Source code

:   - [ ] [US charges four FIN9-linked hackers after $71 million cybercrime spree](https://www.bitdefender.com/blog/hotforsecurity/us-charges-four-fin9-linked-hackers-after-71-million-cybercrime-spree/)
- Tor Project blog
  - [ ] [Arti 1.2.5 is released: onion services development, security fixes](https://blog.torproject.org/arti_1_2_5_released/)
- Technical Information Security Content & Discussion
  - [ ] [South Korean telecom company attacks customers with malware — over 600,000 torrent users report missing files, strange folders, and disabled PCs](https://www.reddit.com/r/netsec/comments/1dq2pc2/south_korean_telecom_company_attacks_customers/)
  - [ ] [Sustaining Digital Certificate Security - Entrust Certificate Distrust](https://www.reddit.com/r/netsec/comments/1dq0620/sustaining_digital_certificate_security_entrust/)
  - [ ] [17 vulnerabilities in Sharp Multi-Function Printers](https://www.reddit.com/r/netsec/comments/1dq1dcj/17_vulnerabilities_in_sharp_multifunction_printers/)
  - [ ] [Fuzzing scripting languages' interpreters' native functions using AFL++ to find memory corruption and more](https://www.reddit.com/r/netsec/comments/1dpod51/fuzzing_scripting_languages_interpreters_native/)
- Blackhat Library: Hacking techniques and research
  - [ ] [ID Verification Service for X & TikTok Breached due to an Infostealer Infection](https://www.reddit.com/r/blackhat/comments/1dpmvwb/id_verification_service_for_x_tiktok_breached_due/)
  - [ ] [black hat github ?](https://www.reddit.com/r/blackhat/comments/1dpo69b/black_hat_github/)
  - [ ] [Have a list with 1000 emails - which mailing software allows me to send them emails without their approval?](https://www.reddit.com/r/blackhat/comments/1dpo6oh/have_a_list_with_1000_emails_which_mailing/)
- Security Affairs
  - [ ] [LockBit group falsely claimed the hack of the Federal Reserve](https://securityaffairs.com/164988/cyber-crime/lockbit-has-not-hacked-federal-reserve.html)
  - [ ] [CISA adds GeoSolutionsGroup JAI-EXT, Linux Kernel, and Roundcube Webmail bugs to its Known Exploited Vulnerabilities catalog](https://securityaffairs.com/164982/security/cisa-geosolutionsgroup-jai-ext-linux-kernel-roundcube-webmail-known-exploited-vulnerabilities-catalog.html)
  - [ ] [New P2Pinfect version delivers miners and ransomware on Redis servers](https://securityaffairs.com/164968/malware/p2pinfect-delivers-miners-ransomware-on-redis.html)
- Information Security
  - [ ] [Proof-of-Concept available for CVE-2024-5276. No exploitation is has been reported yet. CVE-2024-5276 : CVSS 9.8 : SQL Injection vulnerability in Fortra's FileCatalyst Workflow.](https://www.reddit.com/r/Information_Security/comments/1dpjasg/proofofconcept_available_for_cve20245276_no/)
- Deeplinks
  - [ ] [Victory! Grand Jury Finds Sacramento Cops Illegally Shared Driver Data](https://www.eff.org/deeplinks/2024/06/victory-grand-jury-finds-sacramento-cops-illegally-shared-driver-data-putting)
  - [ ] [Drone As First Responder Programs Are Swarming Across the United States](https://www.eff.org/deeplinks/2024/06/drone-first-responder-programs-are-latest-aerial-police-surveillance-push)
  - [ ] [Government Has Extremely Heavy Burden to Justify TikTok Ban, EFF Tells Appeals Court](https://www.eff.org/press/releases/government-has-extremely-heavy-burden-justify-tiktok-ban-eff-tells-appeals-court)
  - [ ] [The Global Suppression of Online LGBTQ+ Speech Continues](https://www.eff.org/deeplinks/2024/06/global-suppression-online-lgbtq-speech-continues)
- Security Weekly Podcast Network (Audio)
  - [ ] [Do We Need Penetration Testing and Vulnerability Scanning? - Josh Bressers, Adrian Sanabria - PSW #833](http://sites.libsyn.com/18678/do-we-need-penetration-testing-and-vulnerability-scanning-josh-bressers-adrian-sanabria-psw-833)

→ **Work to complete**
Copy the lines above without changes, everything from the line containing "[US charges four" down to the line containing "- Technical Information".

→ **Result for this exercise**
:   - [ ] [US charges four FIN9-linked hackers after $71 million cybercrime spree](https://www.bitdefender.com/blog/hotforsecurity/us-charges-four-fin9-linked-hackers-after-71-million-cybercrime-spree/)
- Tor Project blog
  - [ ] [Arti 1.2.5 is released: onion services development, security fixes](https://blog.torproject.org/arti_1_2_5_released/)
- Technical Information Security Content & Discussion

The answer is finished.